McCrometer’s solution to this common flow problem? A proprietary fusion-bonded epoxy to make its UltraLiner. The coating is comprised of materials engineered by 3M and applied in a meticulous process to many of the mag meters produced by the company. The lining carries a lifetime guarantee against delamination and tearing.
The protective layer between the metallic body and the conductive liquid flowing through it is designed to insulate a magmeter against short-circuiting. Where separately installed liner inserts are used to provide that protection, deterioration of those liners can be one of the biggest complaints about full-bore mag meter performance. According to McCrometer, the most durable magmeter coating is one that is not simply layered on the inside of the tube, but completely envelopes the entire assembly with thermoset powder coating epoxy. This bonding process provides complete, continuous coverage, enveloping the entire interior and exterior surface of the mag meter housing with uninterrupted protection. It provides excellent adhesion to resist corrosive soils, hydrocarbons, harsh chemicals, even sea water.
This type of coating has demonstrated its durability in the field by standing up to flows that include sand, rust, or harsh chemicals in the water without cracking, peeling, or falling off. If those problems occur, particles of the liner can get into the process flow and the mag meters can produce grossly inaccurate readings.
The company’s mag meters with the UltraLiner have been installed in a variety of flow applications where performance is crucial. In agriculture, the Dura Mag and the Mc Mag models measure harsh flow media for applications such as chemigation and fertigation, as well as dairy effluent, all of which require resistance to corrosion. In the municipal industry, customers use the company’s FPI Mag and Ultra Mag meters as retrofits after experiencing liners delaminating and damaging a nearby pump or causing a blockage. Both issues can be costly to remedy, especially if the metering location is buried in a vault or the blockage isn’t easily accessible. The signal that mag meters produce can go haywire and users will receive inaccurate readings, interfering with decision-making and daily operations.
In industrial applications, shutting down an operation produces massive inefficiencies and expenses, and possibly regulatory issues if a liner tears in a food and beverage factory. For segments such as pulp and paper or automotive, harsh chemicals can corrode flow meters if the liner cannot maintain its integrity.

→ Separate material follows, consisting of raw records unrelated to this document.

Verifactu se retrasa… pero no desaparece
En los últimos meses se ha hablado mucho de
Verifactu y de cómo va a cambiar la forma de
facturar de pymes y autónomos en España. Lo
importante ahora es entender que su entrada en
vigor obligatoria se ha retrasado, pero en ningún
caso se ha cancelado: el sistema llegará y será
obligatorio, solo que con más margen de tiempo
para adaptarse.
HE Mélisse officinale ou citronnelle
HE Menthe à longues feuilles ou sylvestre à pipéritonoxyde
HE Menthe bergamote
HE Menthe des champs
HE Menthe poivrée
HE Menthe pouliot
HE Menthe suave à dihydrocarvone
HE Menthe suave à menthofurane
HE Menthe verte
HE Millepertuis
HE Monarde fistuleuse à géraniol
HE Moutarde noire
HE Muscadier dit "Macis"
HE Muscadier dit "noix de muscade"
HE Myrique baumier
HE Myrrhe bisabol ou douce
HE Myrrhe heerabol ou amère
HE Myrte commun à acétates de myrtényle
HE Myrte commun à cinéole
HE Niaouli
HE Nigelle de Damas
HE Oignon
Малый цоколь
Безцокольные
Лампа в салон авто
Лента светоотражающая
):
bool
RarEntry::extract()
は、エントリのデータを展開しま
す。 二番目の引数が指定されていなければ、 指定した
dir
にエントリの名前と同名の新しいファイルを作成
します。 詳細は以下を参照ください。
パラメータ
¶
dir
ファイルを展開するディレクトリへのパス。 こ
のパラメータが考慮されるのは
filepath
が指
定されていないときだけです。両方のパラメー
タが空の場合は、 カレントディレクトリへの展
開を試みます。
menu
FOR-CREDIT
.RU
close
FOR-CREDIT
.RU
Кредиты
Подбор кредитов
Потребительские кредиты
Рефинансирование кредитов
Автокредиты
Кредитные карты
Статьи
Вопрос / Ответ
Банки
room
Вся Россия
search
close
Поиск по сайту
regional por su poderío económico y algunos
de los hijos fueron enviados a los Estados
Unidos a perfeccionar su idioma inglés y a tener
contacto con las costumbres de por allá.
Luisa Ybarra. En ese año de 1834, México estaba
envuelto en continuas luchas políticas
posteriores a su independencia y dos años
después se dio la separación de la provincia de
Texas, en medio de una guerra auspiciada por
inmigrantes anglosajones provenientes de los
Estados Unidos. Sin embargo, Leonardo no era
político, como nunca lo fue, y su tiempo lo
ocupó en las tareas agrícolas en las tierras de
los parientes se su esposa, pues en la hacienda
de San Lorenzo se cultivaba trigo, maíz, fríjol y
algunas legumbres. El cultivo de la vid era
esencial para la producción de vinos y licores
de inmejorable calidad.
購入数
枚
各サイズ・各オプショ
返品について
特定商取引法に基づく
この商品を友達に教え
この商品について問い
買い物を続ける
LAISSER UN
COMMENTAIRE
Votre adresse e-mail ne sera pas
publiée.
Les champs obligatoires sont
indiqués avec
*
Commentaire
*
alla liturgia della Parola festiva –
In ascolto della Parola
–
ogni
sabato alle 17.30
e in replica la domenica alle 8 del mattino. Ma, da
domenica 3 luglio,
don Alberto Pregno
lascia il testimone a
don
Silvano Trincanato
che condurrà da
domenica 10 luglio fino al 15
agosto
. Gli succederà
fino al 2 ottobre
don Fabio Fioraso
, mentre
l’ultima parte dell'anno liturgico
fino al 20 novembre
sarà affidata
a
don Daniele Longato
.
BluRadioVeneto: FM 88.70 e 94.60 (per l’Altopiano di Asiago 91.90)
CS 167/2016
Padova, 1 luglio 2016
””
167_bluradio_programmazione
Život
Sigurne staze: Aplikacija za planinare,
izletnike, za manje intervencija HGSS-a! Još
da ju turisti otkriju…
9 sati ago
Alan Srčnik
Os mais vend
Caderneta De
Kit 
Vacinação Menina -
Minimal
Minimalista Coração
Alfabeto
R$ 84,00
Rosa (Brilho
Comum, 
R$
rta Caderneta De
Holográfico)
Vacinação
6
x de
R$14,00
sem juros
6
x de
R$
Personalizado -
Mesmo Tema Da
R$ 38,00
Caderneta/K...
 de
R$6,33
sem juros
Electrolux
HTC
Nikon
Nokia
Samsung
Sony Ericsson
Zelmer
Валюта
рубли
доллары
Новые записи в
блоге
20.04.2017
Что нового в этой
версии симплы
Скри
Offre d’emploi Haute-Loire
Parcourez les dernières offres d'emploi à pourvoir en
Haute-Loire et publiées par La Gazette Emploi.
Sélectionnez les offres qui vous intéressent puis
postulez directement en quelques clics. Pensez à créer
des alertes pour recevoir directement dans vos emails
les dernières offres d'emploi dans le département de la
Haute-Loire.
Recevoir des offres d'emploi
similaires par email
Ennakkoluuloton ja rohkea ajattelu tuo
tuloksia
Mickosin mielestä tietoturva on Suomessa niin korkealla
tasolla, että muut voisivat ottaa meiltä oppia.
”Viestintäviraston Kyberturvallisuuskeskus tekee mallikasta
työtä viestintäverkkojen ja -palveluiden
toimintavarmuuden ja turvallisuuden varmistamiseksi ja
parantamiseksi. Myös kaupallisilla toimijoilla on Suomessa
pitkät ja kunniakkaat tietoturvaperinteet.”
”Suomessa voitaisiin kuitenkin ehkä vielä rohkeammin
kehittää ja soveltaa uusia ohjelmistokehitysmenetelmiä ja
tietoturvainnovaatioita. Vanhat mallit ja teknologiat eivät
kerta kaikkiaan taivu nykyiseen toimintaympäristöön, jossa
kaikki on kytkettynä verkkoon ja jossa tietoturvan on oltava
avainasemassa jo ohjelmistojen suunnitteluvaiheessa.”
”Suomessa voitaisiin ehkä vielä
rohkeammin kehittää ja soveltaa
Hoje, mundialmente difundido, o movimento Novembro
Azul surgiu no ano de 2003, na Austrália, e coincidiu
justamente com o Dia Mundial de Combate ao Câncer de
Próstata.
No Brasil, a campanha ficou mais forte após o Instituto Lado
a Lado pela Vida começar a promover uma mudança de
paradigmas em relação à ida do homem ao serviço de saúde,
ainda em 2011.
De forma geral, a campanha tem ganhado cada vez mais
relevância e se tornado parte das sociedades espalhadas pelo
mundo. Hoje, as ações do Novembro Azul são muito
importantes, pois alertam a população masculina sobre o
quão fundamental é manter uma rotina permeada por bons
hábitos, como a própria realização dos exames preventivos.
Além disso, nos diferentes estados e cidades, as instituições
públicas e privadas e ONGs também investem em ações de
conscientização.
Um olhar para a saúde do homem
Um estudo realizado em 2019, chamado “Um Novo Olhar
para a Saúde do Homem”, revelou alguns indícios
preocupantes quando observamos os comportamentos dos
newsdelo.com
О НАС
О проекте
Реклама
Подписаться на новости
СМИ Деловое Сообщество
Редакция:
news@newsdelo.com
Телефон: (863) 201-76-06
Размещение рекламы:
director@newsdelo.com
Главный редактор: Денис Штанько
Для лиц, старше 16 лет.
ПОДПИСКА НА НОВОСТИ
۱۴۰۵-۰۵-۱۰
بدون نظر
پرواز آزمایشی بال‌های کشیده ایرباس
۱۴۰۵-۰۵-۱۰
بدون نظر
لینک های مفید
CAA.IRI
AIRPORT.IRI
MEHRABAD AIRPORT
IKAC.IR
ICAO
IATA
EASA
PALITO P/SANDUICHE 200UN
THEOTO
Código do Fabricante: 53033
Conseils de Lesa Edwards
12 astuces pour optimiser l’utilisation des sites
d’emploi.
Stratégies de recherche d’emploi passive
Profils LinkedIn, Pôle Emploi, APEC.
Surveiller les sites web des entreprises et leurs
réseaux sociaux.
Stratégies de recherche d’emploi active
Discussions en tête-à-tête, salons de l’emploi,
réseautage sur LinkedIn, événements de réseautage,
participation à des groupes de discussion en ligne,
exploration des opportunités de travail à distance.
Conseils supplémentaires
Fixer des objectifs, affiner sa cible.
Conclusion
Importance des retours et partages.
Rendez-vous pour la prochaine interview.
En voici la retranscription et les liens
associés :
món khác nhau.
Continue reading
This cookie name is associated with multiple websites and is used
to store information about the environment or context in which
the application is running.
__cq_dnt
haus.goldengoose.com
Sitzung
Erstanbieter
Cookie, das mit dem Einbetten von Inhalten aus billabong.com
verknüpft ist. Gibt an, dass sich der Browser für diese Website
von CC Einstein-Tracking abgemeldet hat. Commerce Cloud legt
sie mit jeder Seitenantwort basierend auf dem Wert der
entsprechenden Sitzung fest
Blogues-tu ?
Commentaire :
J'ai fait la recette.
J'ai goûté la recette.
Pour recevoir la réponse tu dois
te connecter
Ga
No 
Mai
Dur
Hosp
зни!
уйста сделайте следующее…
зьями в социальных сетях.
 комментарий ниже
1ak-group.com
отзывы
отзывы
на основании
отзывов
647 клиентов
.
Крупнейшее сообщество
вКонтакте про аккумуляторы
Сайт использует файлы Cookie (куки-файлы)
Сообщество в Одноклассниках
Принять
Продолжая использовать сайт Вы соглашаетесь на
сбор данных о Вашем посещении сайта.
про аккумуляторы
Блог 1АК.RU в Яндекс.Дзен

McCrometer’s factory process for manufacturing the UltraLiner is a critical contributor to its performance. To coat the flow meters with the epoxy, critical areas are masked, and the meter is blasted to remove any foreign particulates. Then, the meter is hoisted down into a fluidized bed dip tank where powdered coating is applied, bonding the epoxy onto the meter body or sensor. Post-dip, the meter is visually inspected for quality assurance, sanded down for an even coating, and then baked in an oven to finish. The result is a more durable alternative to rubber or plastic liners, says the company. The process can also be applied to insertion and propeller mag meters.
Based in Hemet in southern California, McCrometer is a global flow instrument specialist. Now a subsidiary of Danaher Corporation, it has been supplying flow measurement products for more than 60 years.